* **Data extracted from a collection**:
▼▼▼

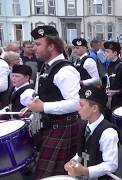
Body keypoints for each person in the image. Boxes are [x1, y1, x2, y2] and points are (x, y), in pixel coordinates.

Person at [28, 25, 81, 179]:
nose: (34, 48)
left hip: (63, 128)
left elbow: (76, 103)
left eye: (38, 44)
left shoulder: (65, 70)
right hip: (51, 126)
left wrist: (43, 106)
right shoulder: (47, 66)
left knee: (53, 176)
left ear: (51, 46)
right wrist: (36, 105)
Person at [64, 86, 119, 179]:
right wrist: (73, 161)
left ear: (94, 108)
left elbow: (112, 164)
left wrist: (86, 171)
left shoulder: (108, 133)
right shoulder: (84, 125)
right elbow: (81, 152)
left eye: (81, 105)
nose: (78, 109)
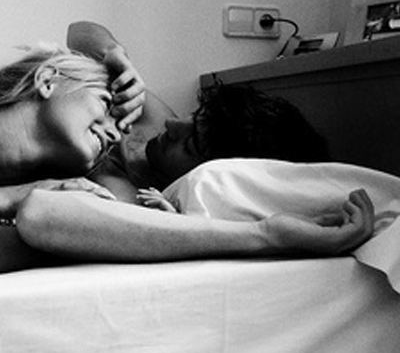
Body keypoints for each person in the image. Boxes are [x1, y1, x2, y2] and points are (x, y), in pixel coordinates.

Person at [0, 24, 375, 273]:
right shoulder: (143, 122)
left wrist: (266, 234)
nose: (172, 126)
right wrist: (115, 54)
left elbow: (47, 219)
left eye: (191, 142)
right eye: (192, 120)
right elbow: (80, 32)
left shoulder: (131, 199)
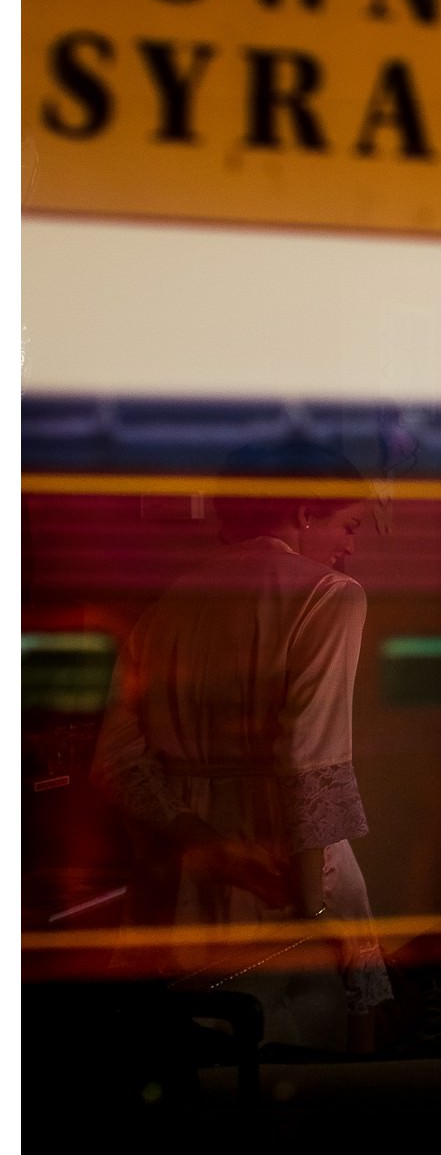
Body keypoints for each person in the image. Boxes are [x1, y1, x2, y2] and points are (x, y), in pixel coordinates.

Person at [92, 439, 393, 1053]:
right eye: (349, 525)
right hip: (285, 858)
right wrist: (310, 909)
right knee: (314, 1063)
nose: (351, 547)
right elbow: (312, 756)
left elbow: (116, 762)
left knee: (193, 1065)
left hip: (179, 867)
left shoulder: (167, 606)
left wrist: (206, 844)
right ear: (306, 511)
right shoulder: (332, 595)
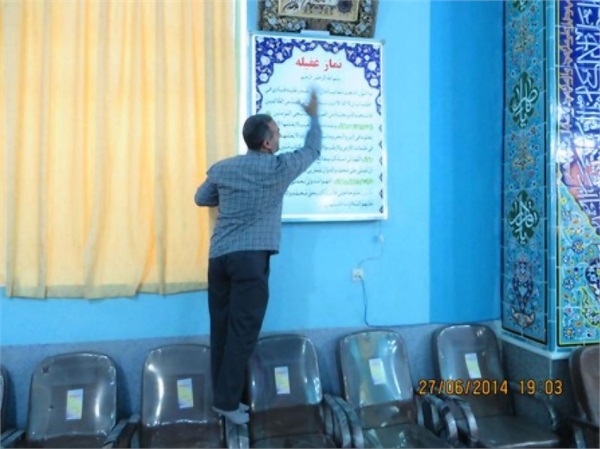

▲▲▲

For this exercise, reproduce the data above exactly from the line containing "right elbow: (80, 32)" through its final line, both ends included, with no pictures in the copy.

* **Written reply**:
right elbow: (80, 32)
left shoulder: (131, 199)
Body keypoints for each person in the image. Boxes are [x1, y1, x2, y2] and points are (x, y), in pixel coordinates.

Person at [92, 439, 393, 1053]:
right eye: (349, 525)
right hip: (285, 858)
right wrist: (310, 909)
right knee: (314, 1063)
nose: (351, 547)
right elbow: (312, 756)
left elbow: (116, 762)
left knee: (193, 1065)
left hip: (179, 867)
left shoulder: (167, 606)
left wrist: (206, 844)
right ear: (306, 511)
right shoulder: (332, 595)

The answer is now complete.